### Source text
- - -

Plumbing Terms Every Homeowner Should Know When Remodeling Their Bathroom

Kenneth Wilson

When you’re getting a remodeling project done in your home, the process can seem overwhelming. A lot of work goes into remodeling a home; you have to consider a wide range of things, such as consulting a contractor, type of materials, fixing the budget, and more. 

One of the most common projects homeowners do is a bathroom remodel. While most bathrooms are not as large as bedrooms, living rooms, or kitchens, it is still a complicated project, maybe even more complex. Aside from the design, fixtures, and furniture - which you have to handle for other rooms as well - there’s also the plumbing. 

While you probably won’t be working on the plumbing yourself, since it would be advisable to hire a plumber to do the work, it would be better if you are familiar with the terms. Here’s why:

The Importance of Knowing the Plumbing Lingo

Why is it important to know what your plumber is telling you? It’s better to at least have an idea of what your plumber communicates with you so that you won’t be out of the loop when it comes to the plumbing part of your bathroom remodel project. You don’t need to know everything there is to know about plumbing, but understanding the terms can make a huge difference. This can also give you peace of mind knowing that your plumber knows what they’re doing. Moreover, you can make sure that you’ll be spending your money on the right materials for your bathroom remodel. By communicating well with your plumber, you’ll be able to get what you want for the final layout of your bathroom and prevent misunderstandings for a smooth-running project. So, let’s go down the list of some of the plumbing terms that you should know.

A to Z: Plumbing Terms

Air Gap: This is the unobstructed space between a plumbing apparatus or water outlet and the flood rim level of a fixture such as a sink. It prevents contamination and backflow by blocking drain water from backing up into the clean water system.

- - -

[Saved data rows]
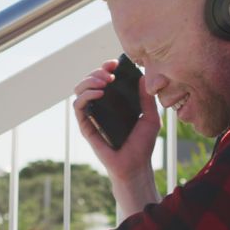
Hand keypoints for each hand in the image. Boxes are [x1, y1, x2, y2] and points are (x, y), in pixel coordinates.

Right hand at [73, 59, 160, 181]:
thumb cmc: (143, 144)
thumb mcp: (151, 117)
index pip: (105, 79)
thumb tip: (143, 77)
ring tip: (104, 82)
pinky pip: (78, 106)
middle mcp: (101, 106)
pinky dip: (85, 95)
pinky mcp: (86, 126)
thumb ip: (147, 98)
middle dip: (98, 72)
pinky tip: (99, 93)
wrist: (135, 165)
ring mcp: (92, 115)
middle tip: (110, 74)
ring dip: (89, 80)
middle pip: (90, 80)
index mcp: (115, 102)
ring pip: (80, 90)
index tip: (114, 64)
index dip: (106, 68)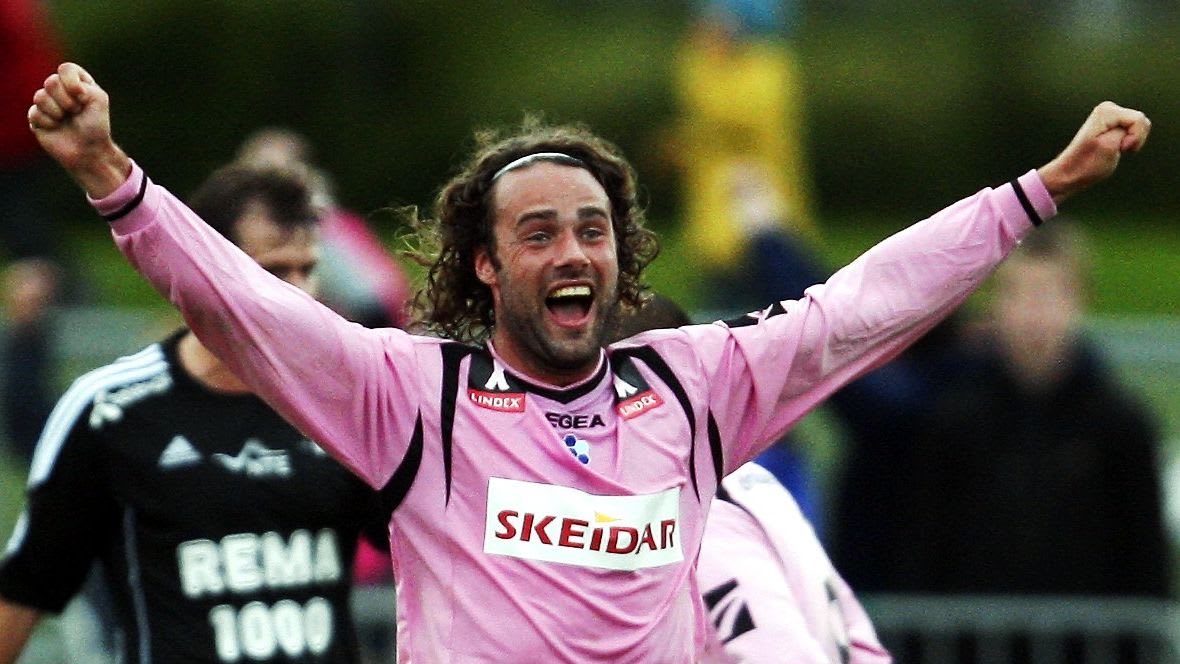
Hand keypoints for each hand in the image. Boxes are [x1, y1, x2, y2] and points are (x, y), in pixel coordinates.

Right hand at [28, 62, 130, 198]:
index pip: (66, 69)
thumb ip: (84, 84)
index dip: (71, 82)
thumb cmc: (96, 125)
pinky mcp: (36, 117)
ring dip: (58, 112)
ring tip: (66, 120)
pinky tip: (56, 127)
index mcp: (76, 82)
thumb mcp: (99, 99)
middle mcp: (60, 90)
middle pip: (51, 82)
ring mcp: (46, 103)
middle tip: (76, 112)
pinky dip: (49, 122)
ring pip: (40, 96)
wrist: (89, 150)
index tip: (82, 97)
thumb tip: (60, 85)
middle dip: (67, 100)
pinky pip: (34, 112)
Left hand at [1038, 101, 1149, 204]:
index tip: (1118, 148)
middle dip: (1134, 138)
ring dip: (1132, 141)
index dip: (1134, 138)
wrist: (1071, 173)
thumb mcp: (1111, 145)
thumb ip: (1129, 128)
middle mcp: (1107, 108)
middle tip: (1115, 149)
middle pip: (1142, 121)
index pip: (1139, 119)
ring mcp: (1110, 114)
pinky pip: (1136, 130)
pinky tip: (1115, 147)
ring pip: (1141, 126)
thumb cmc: (1088, 164)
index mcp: (1106, 111)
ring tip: (1114, 149)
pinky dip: (1130, 141)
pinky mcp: (1113, 123)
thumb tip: (1139, 119)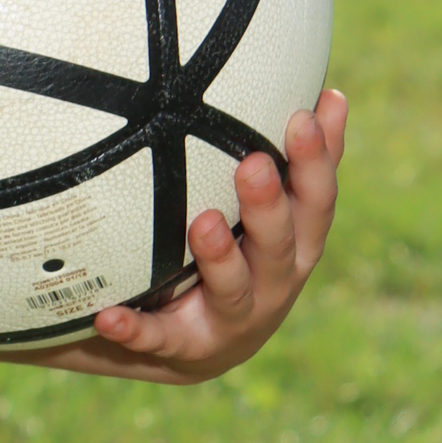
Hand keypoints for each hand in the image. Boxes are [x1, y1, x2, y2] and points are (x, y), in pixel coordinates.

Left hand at [37, 89, 347, 382]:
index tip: (302, 117)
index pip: (316, 202)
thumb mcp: (272, 212)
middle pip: (280, 246)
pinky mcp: (185, 349)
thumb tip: (332, 93)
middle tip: (252, 164)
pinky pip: (158, 339)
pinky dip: (135, 329)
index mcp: (297, 246)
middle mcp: (274, 285)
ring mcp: (232, 321)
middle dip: (268, 207)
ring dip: (219, 259)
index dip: (315, 164)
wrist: (197, 341)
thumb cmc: (243, 255)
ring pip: (232, 292)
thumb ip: (297, 161)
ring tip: (202, 224)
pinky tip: (108, 316)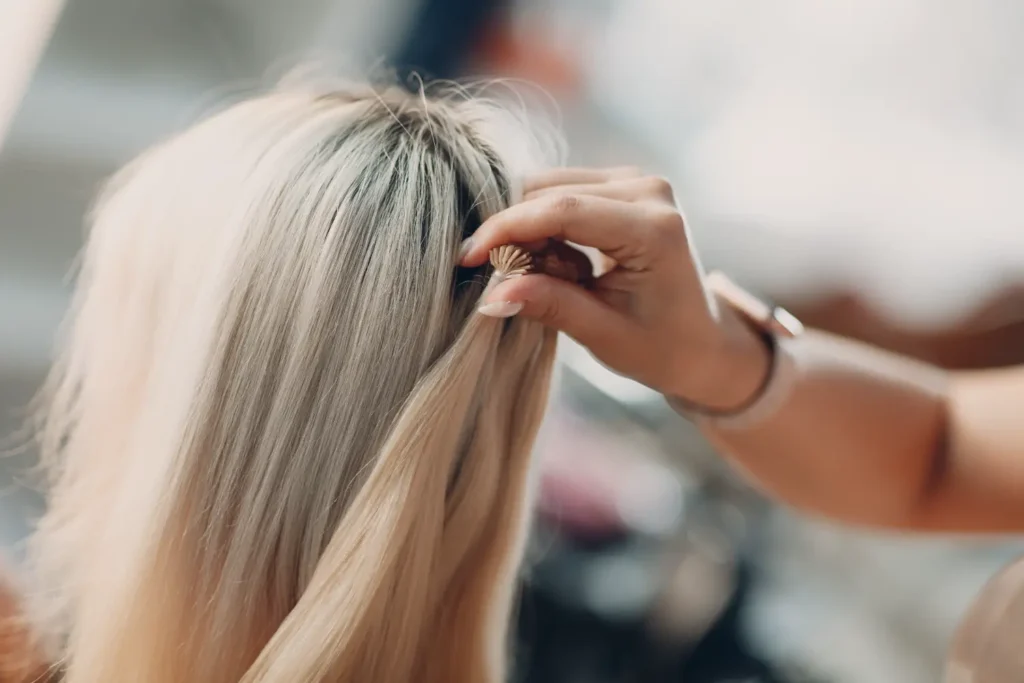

- - -

### Your tasks
1. In the plumbing terms article, how does an air gap keep contamination and backflow from happening? Answer in one to three sentences.
2. Repeat the part of the plumbing terms article that begins with the words containing "Plumbing Terms Every" and ends with "budget, and more.".
3. Please pick up the plumbing terms article after its last sentence and continue it.

### Results by task
1. An air gap blocks drain water from backing up into the clean water system. It does this by leaving unobstructed space between a plumbing apparatus or water outlet and the flood rim level of a fixture such as a sink.

2.
Plumbing Terms Every Homeowner Should Know When Remodeling Their Bathroom

Kenneth Wilson

When you’re getting a remodeling project done in your home, the process can seem overwhelming. A lot of work goes into remodeling a home; you have to consider a wide range of things, such as consulting a contractor, type of materials, fixing the budget, and more.

3.
Auger: Also called a closet or toilet auger, it is a flexible rod made out of metal or materials such as a spring which is used to remove clogs from a toilet’s trap. It has a curved end that allows it to easily maneuver into and unclog the trap.

Backflow: This refers to the flow of water in reverse of the normal direction. It is the unwanted flowing back of wastewater since it can contaminate the clean water system, becoming a potential health risk.

Backwater Valve: A type of valve used to prevent wastewater from backing up or reentering the house. It is installed on the house sewer, in case it runs full and stops sewage from going back into the home.

Ball Check Valve: Another type of valve used to prevent backflow by placing a ball on a water line which can seal against a seat to redirect the water flow in one direction. 

Brass: This plumbing term refers to your basic faucet or fixture. The background for this term is that brass is used in the manufacturing process for faucets and other types of plumbing fixtures. You may also find that brass is a type of finish for your faucets, including polished brass.

Closet Flange: Also known as the floor flange, this is a ring that connects the closet bend and anchors the toilet to the floor. It is closed with bolts, which secures the toilet.

Drain: An opening or vessel attached to a piping system that is used to transport wastewater into sewers or elsewhere for treatment, processing, or reusing. These could be open or have a protective grate, such as those used in shower or floor drains. 

Energy Star: You may have heard this term already in other items, such as TVs or electronics in general. If you need to install a water heater for your new layout, the plumber may indicate that the water heater will come with an Energy Star feature. This means that your electric water heater meets the standards for energy efficiency within the United States.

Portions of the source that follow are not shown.